Des femmes lisent des auteurs femmes au Panthéon, le monument de la Patrie reconnaissante aux « grands hommes ». Comme un symbole?
Regardez le faible nombre de femmes présentes à la tête d'institutions culturelles. Seules 14% des Centres dramatiques nationaux sont dirigés par des femmes. Les chefs d'orchestres ? Seuls trois ou quatre sont des femmes. Tant qu'on n'aura pas gagné l'égalité entre hommes et femmes, il n'y aura pas de geste mineur pour la faire évoluer. Il n'y a que la volonté qui peut nous faire avancer sur ce chemin. C'est un combat.
Où il faut jouer des coudes?
Il faut des actes symboliques forts. Manifester le désir de transférer les cendres d'une femme au Panthéon en est un. Les femmes sont trop souvent perçues comme un faire-valoir indispensable au talent ou à la force des hommes. Clara pour Schumann, Joséphine pour Napoléon. J'ai choisi de commencer ce cycle de lectures d'auteurs femmes avec George Sand, qui a emprunté un prénom masculin, revêtu une redingote pour se faire une place dans le Paris romantique du milieu du XIXe siècle, et faire entendre sa voix, faire reconnaître son talent. Une femme à l'époque n'avait pas le droit de cité. Elle est écrivain, ardente défenseure du monde rural, amoureuse, passionnée, avec des engagements forts et une conscience politique. La liste de femmes courageuses est longue.
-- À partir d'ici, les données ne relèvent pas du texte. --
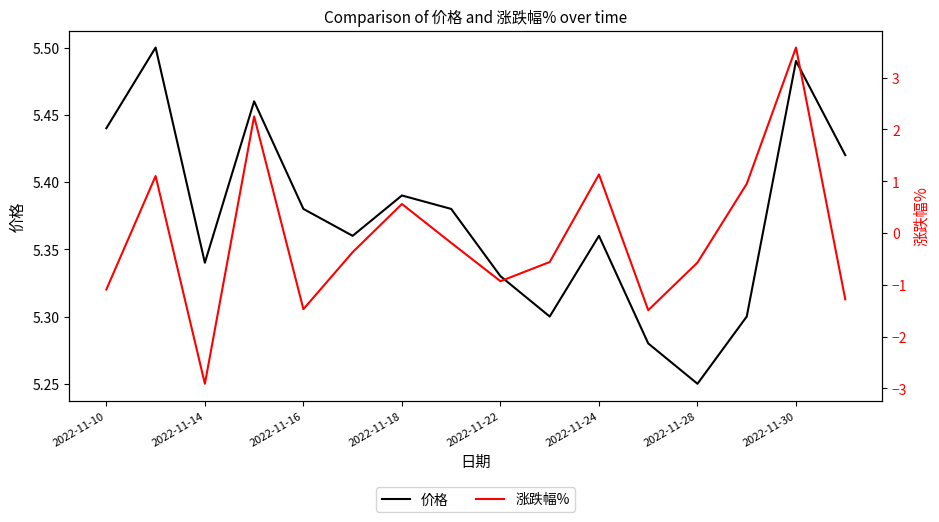

How many values in the 涨跌幅% series exceed 0?

6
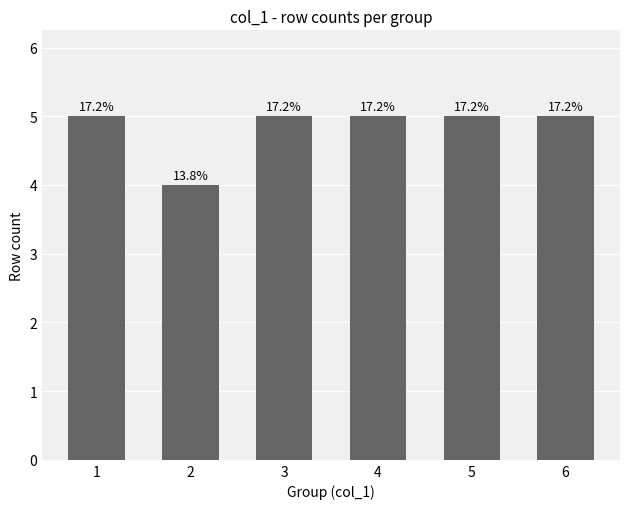

True or false: the data shows 3 at 3.

False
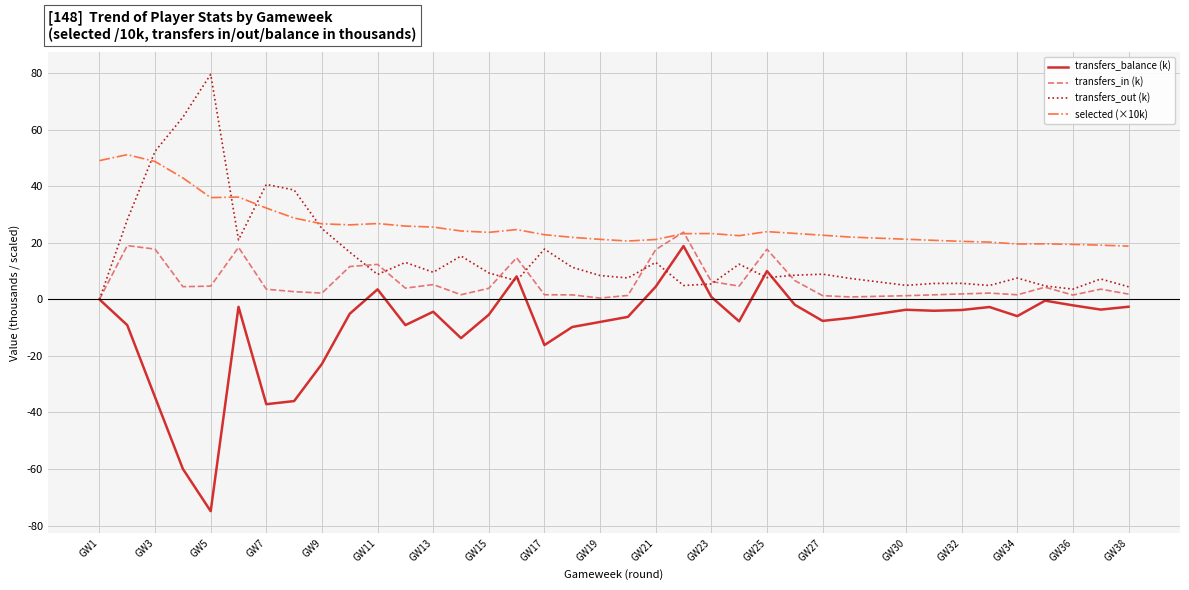

What is the maximum value for selected (×10k)?

51.2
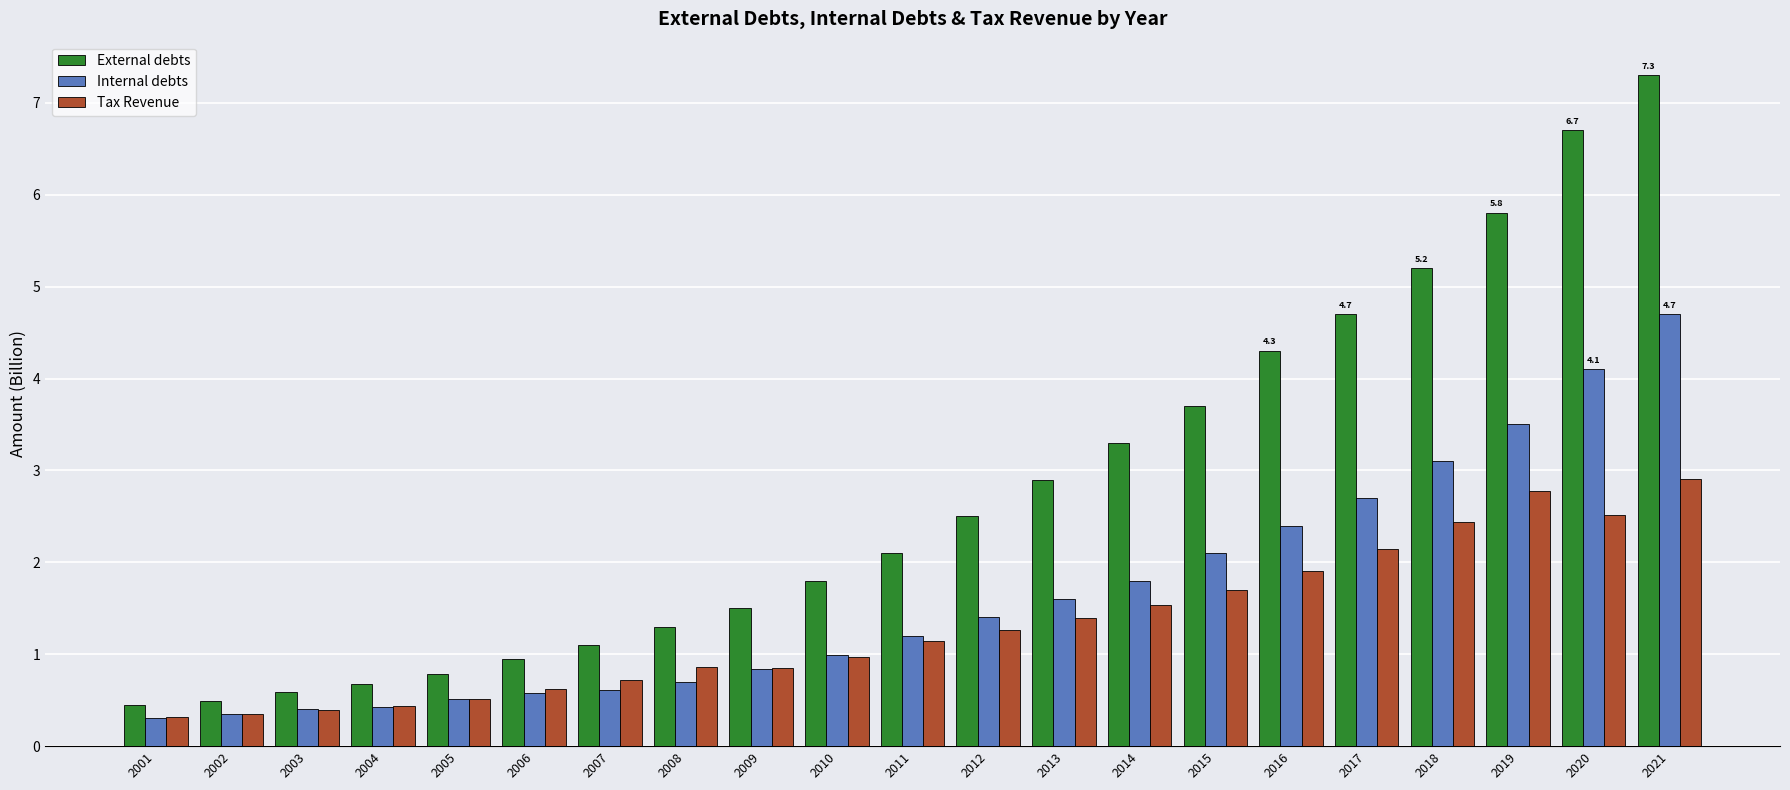

At which category is the sum across all series the highest?

2021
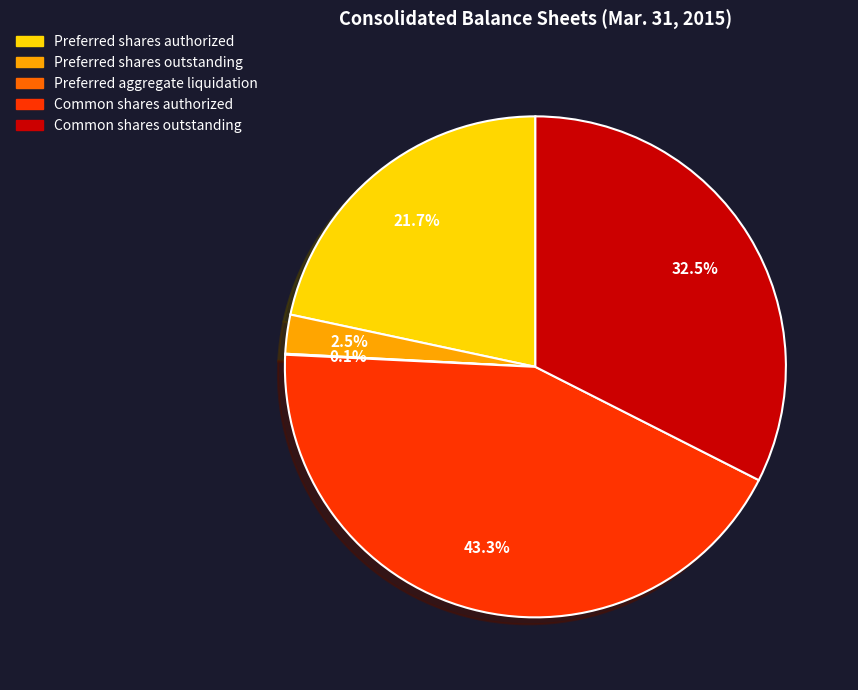

Which category has the biggest portion of the pie?

Common shares authorized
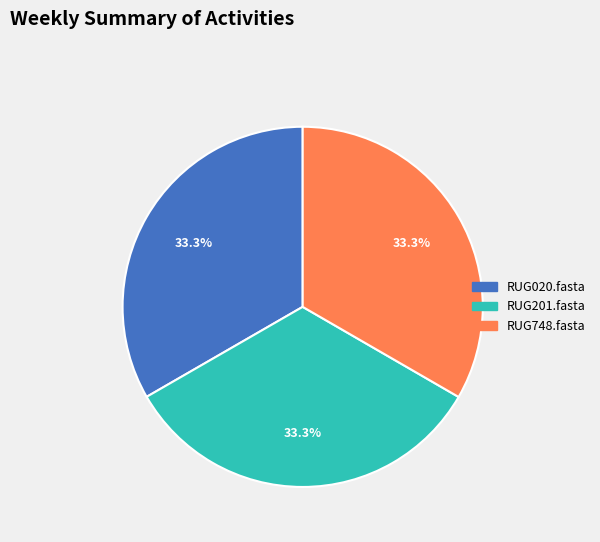

How many slices are in this pie chart?

3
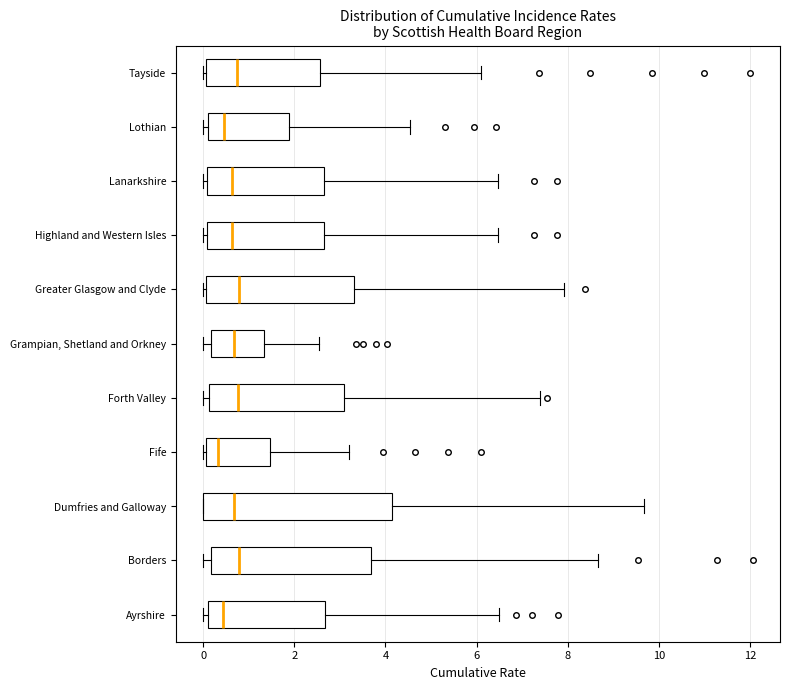

Comparing the boxes themselves (not the whiskers), which one is the widest?

Dumfries and Galloway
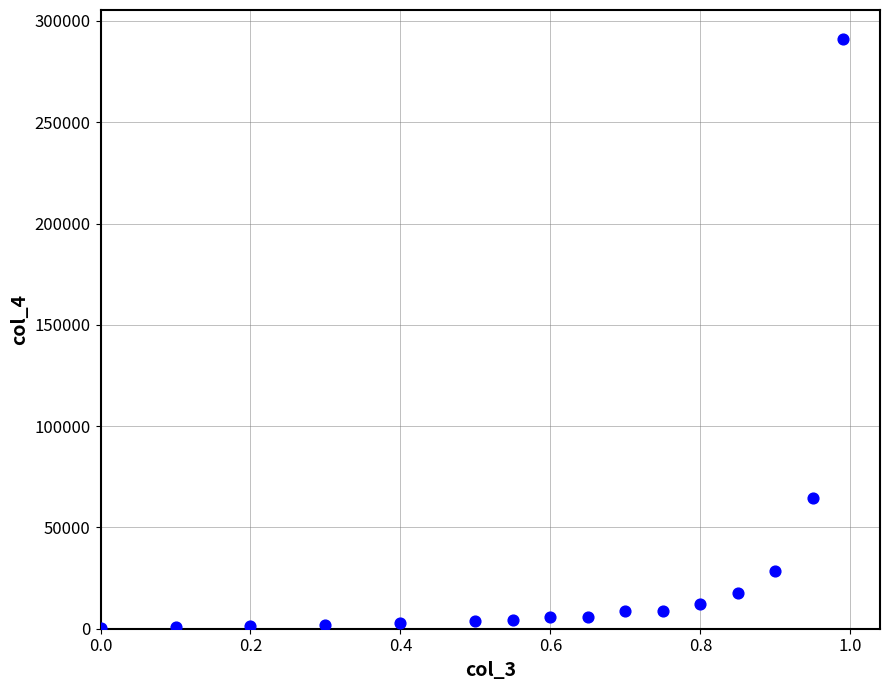

What Y value in the scatter plot is closest to 145579?

64536.1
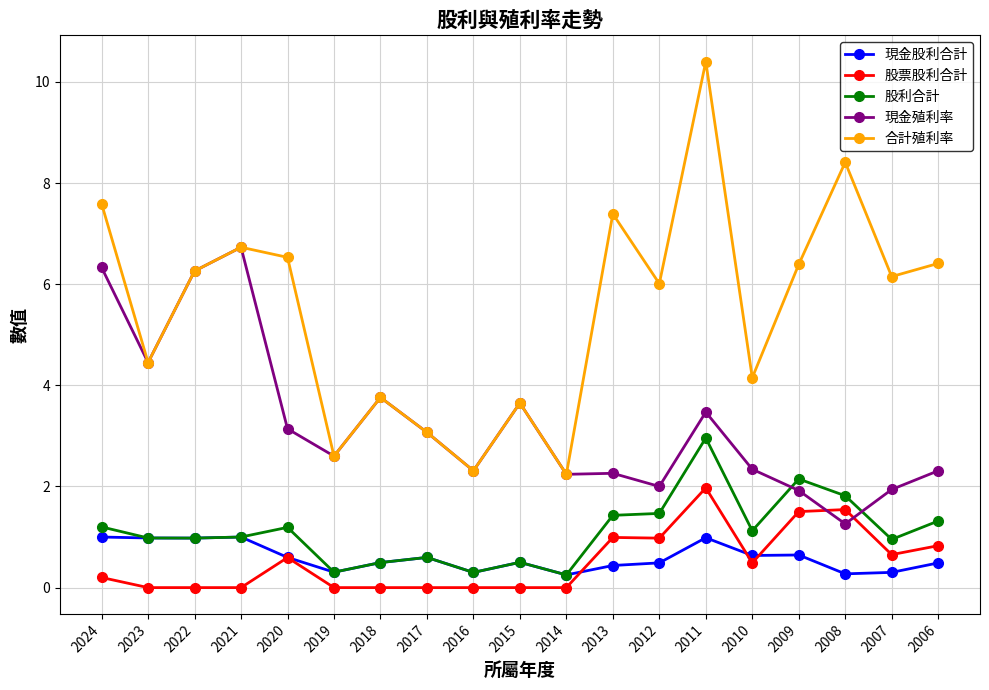

What are all the series names shown in the legend?

現金股利合計, 股票股利合計, 股利合計, 現金殖利率, 合計殖利率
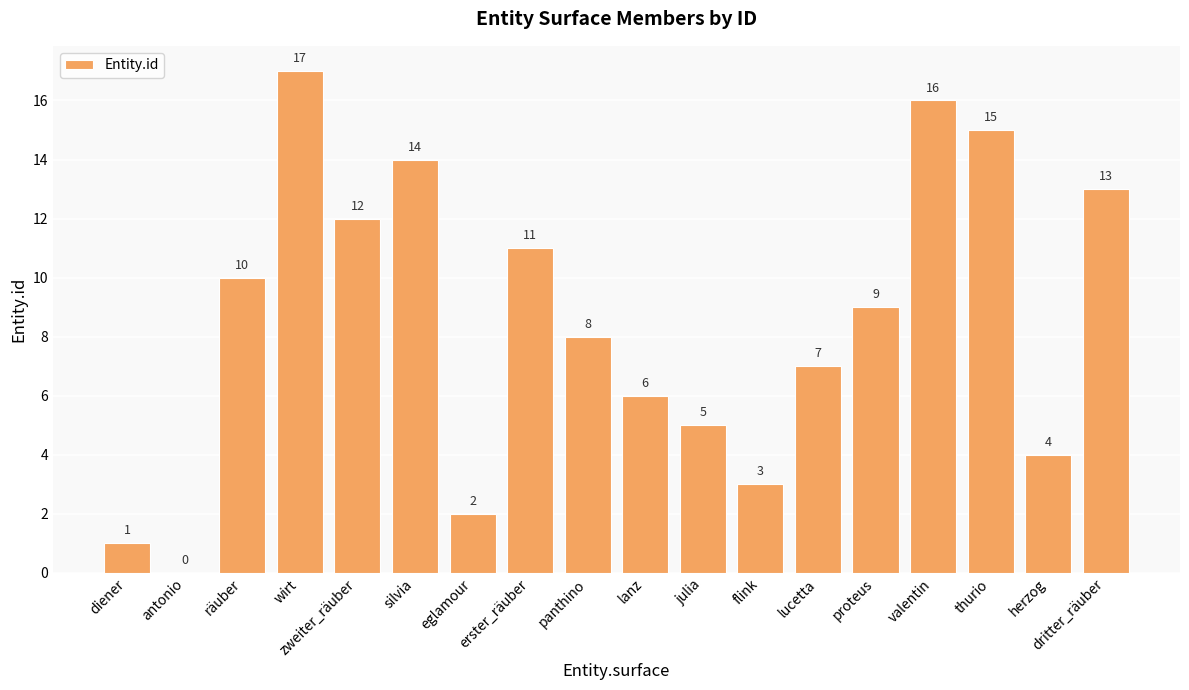

What is the change in value from diener to silvia?

+13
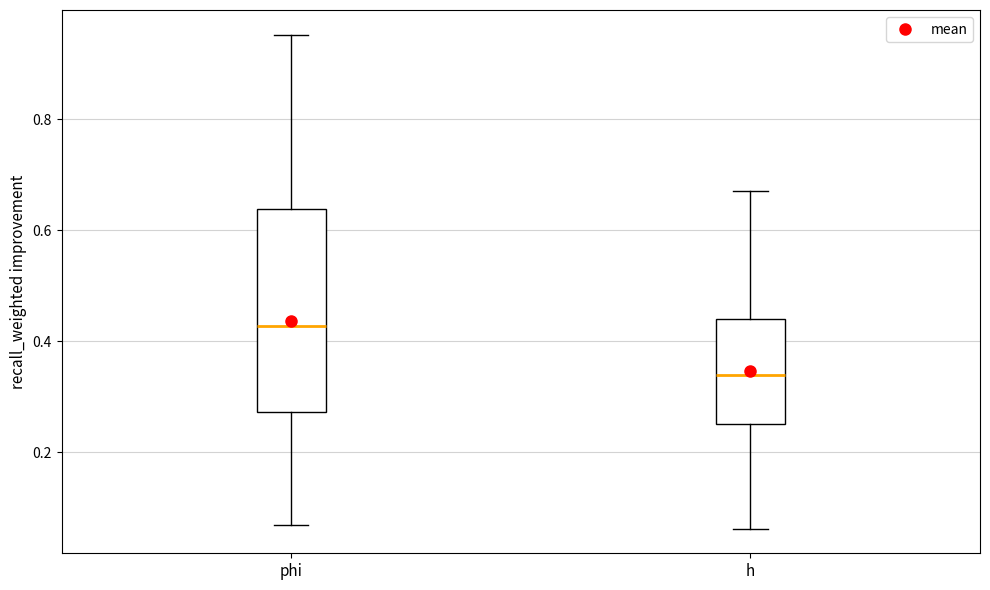

Reading left to right, read every box against the y-axis: the position of its median line, the range the box covers, and the ends of its whiskers. The values are not printed on the chart, so give them approximately, as read against the axis.

phi: median 0.42, box 0.28 to 0.64, whiskers 0.06 to 0.96
h: median 0.34, box 0.26 to 0.44, whiskers 0.06 to 0.66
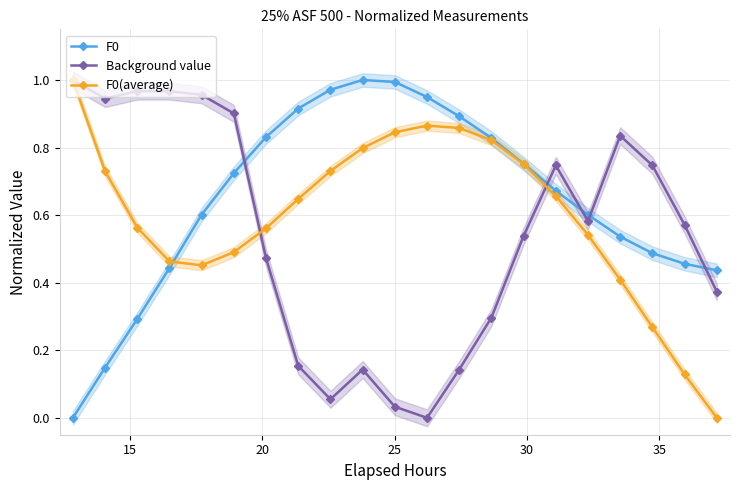

Reading right to left, extract all data points from this chart.

F0: 0.4	0.5	0.5	0.5	0.6	0.7	0.8	0.8	0.9	0.9	1.0	1.0	1.0	0.9	0.8	0.7	0.6	0.4	0.3	0.1	0.0
Background value: 0.4	0.6	0.7	0.8	0.6	0.7	0.5	0.3	0.1	0.0	0.0	0.1	0.1	0.2	0.5	0.9	1.0	1.0	1.0	0.9	1.0
F0(average): 0.0	0.1	0.3	0.4	0.5	0.7	0.8	0.8	0.9	0.9	0.8	0.8	0.7	0.6	0.6	0.5	0.5	0.5	0.6	0.7	1.0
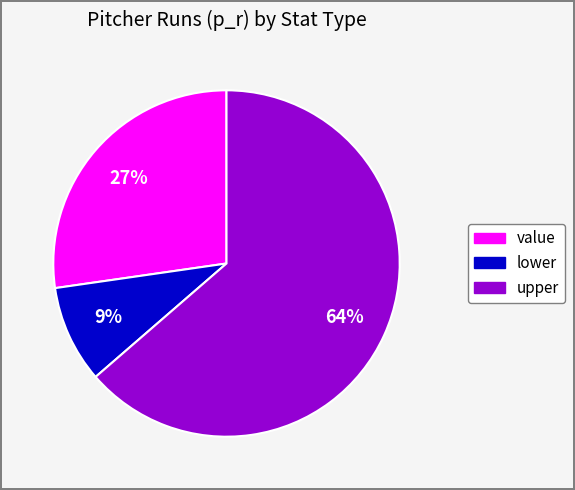

Between lower and upper, which is larger?

upper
Et pourtant, on les désigne encore par le « sexe faible ».
Le regard d'une femme metteur en scène change-t-il au théâtre?
Imagineriez-vous poser cette question à un homme ? Où est la part de féminité chez Patrice Chéreau, ou chez Robert Lepage? Elle est là, comme en chaque être. Et le talent lui n'a pas de sexe. Il est unique. Mais il est vrai que nous sommes peu nombreuses à occuper des postes de responsabilité et de pouvoir. Première administratrice de la Comédie-Française, je veille à intégrer des auteurs et metteurs en scène femmes dans le répertoire : Naomi Wallace, Lilo Baur, Anne-Laure Liégois... Je choisis des pièces avec de beaux rôles féminins, où les femmes n'incarnent pas seulement des servantes comme chez Molière ou des reines chez Shakespeare, mais où elles sont aussi présentes que les hommes, des personnages principaux comme dans La Trilogie de la Villégiature, de Carlo Goldoni, ou Andromaque de Racine. De même je veille à maintenir un équilibre dans la troupe entre le nombre d'actrices et d'acteurs. Être une femme est naturel. La parité devrait l’être, au titre de l'égalité.